- **Task goal**
Could you repeat all of the entries below word for word, apart from the pictures?

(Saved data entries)
· · · · · · ·
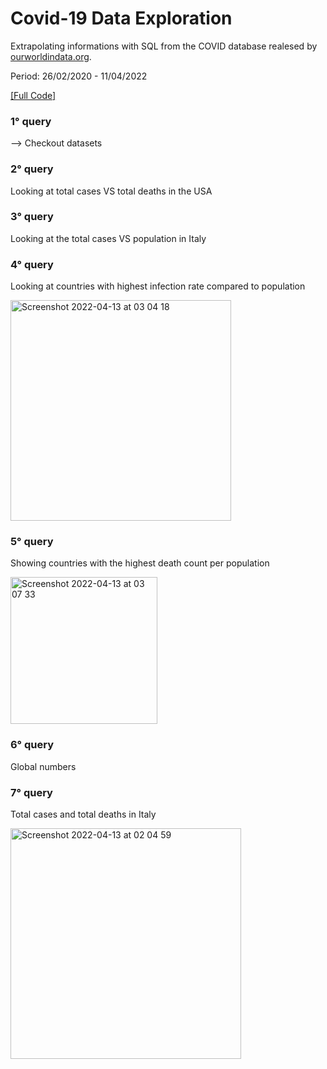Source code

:# Covid-19 Data Exploration

Extrapolating informations with SQL from the COVID database realesed by [ourworldindata.org](https://ourworldindata.org/explorers/coronavirus-data-explorer?zoomToSelection=true&facet=none&uniformYAxis=0&pickerSort=asc&pickerMetric=location&Metric=Confirmed+deaths&Interval=7-day+rolling+average&Relative+to+Population=true&Color+by+test+positivity=false&country=USA~GBR~CAN~DEU~ITA~IND).

Period: 26/02/2020 - 11/04/2022

[[Full Code]](https://github.com/alessioena/Covid-19_DataExploration/blob/main/Covid-19_DataExploration.sql)

### 1° query

--> Checkout datasets

### 2° query

Looking at total cases VS total deaths in the USA


### 3° query

Looking at the total cases VS population in Italy



### 4° query

Looking at countries with highest infection rate compared to population

<img width="353" alt="Screenshot 2022-04-13 at 03 04 18" src="https://user-images.githubusercontent.com/95365607/163078875-62cb340e-9a88-46ec-9561-7aaa95319769.png">


### 5° query

Showing countries with the highest death count per population

<img width="235" alt="Screenshot 2022-04-13 at 03 07 33" src="https://user-images.githubusercontent.com/95365607/163079157-1a705073-2f63-40a3-abc1-a8dc410f7d57.png">

### 6° query

Global numbers


### 7° query 

Total cases and total deaths in Italy

<img width="369" alt="Screenshot 2022-04-13 at 02 04 59" src="https://user-images.githubusercontent.com/95365607/163074120-6120930a-826f-44c6-b742-47d41deed4f1.png">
· · · · · · ·
- **The completed task**
Source code

:# Covid-19 Data Exploration

Extrapolating informations with SQL from the COVID database realesed by [ourworldindata.org](https://ourworldindata.org/explorers/coronavirus-data-explorer?zoomToSelection=true&facet=none&uniformYAxis=0&pickerSort=asc&pickerMetric=location&Metric=Confirmed+deaths&Interval=7-day+rolling+average&Relative+to+Population=true&Color+by+test+positivity=false&country=USA~GBR~CAN~DEU~ITA~IND).

Period: 26/02/2020 - 11/04/2022

[[Full Code]](https://github.com/alessioena/Covid-19_DataExploration/blob/main/Covid-19_DataExploration.sql)

### 1° query

--> Checkout datasets

### 2° query

Looking at total cases VS total deaths in the USA


### 3° query

Looking at the total cases VS population in Italy



### 4° query

Looking at countries with highest infection rate compared to population

<img width="353" alt="Screenshot 2022-04-13 at 03 04 18" src="https://user-images.githubusercontent.com/95365607/163078875-62cb340e-9a88-46ec-9561-7aaa95319769.png">


### 5° query

Showing countries with the highest death count per population

<img width="235" alt="Screenshot 2022-04-13 at 03 07 33" src="https://user-images.githubusercontent.com/95365607/163079157-1a705073-2f63-40a3-abc1-a8dc410f7d57.png">

### 6° query

Global numbers


### 7° query 

Total cases and total deaths in Italy

<img width="369" alt="Screenshot 2022-04-13 at 02 04 59" src="https://user-images.githubusercontent.com/95365607/163074120-6120930a-826f-44c6-b742-47d41deed4f1.png">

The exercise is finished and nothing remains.